Harry kämpfte vergeblich gegen die unsichtbaren Fesseln, die ihn hielten.
»Ich werde zu euch stoßen, sobald ich gesehen habe, wie Mr. Potters Augen sich zum letzten Mal schließen.«, sagte Voldemort lächelnd.
Harry sah hilflos zu, wie Bellatrix und die anderen Todesser aus dem Raum strömten. Als er leer war, wandte Snape sich zu Voldemort.

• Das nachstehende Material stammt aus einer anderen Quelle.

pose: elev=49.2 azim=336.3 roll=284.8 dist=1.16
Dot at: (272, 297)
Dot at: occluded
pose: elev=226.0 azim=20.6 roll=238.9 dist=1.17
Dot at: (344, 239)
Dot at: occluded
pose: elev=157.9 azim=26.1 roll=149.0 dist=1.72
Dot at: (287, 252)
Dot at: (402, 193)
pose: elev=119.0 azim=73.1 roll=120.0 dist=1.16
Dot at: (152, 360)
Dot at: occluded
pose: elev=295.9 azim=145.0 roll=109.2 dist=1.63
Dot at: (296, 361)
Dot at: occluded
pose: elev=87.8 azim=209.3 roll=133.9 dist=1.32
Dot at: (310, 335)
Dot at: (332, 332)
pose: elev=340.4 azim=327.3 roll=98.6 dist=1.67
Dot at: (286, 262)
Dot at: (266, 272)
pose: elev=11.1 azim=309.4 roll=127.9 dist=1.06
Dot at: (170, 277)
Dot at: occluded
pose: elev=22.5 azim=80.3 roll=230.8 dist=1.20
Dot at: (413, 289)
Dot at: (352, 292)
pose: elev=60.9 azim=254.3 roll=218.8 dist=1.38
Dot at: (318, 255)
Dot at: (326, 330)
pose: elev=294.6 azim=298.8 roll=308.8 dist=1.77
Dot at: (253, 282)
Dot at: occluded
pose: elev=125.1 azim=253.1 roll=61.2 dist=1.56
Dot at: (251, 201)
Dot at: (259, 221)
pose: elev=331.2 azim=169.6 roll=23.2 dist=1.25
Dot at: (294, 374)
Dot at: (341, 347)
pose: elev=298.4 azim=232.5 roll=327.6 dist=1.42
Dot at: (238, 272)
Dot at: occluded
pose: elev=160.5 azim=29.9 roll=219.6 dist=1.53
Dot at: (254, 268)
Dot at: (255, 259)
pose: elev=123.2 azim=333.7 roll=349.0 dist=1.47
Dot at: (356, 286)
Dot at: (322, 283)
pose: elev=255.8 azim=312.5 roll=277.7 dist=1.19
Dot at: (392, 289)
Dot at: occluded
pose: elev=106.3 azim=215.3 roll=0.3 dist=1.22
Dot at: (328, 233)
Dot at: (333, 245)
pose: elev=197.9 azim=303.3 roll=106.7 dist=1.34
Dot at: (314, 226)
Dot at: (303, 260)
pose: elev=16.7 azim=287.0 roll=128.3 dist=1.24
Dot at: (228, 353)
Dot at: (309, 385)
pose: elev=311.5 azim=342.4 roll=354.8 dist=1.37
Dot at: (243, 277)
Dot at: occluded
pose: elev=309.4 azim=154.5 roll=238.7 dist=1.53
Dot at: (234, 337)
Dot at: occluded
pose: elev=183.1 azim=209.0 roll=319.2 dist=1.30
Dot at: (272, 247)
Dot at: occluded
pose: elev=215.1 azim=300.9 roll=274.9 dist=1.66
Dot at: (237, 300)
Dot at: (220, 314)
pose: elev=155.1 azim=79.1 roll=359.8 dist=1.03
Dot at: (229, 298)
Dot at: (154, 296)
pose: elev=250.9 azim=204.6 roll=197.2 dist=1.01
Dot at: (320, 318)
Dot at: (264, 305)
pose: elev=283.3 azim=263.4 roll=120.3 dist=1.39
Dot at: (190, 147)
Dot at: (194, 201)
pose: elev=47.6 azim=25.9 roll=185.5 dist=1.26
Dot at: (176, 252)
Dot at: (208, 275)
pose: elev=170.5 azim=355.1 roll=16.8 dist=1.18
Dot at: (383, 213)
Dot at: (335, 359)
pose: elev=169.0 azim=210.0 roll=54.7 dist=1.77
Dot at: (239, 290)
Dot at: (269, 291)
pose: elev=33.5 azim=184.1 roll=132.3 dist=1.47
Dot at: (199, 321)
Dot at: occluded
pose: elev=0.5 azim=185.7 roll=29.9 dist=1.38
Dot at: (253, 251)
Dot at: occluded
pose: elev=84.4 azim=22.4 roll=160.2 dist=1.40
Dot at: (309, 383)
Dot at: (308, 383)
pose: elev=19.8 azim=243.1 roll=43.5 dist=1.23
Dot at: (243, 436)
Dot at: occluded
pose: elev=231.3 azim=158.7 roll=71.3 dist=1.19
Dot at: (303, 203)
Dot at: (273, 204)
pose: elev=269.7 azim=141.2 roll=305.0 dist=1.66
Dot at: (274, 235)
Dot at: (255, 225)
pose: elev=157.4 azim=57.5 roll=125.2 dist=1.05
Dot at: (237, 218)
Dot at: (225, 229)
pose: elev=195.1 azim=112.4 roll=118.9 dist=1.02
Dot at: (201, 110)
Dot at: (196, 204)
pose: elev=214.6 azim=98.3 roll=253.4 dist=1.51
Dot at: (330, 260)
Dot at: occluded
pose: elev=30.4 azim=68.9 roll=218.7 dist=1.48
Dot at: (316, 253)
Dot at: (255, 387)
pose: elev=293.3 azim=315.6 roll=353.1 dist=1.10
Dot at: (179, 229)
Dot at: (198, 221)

»Es ist vollbracht, mein Lord.«

Ron raste in seinen Schlafsaal zurück und fiel neben Harrys Bett auf die Knie. Er packte den Rucksack darunter und begann, sich schnell durch Harrys Habseligkeiten zu wühlen. Als er das vertraute, zerschlissene Pergament gefunden hatte, stürzte er wieder die Treppe hinunter.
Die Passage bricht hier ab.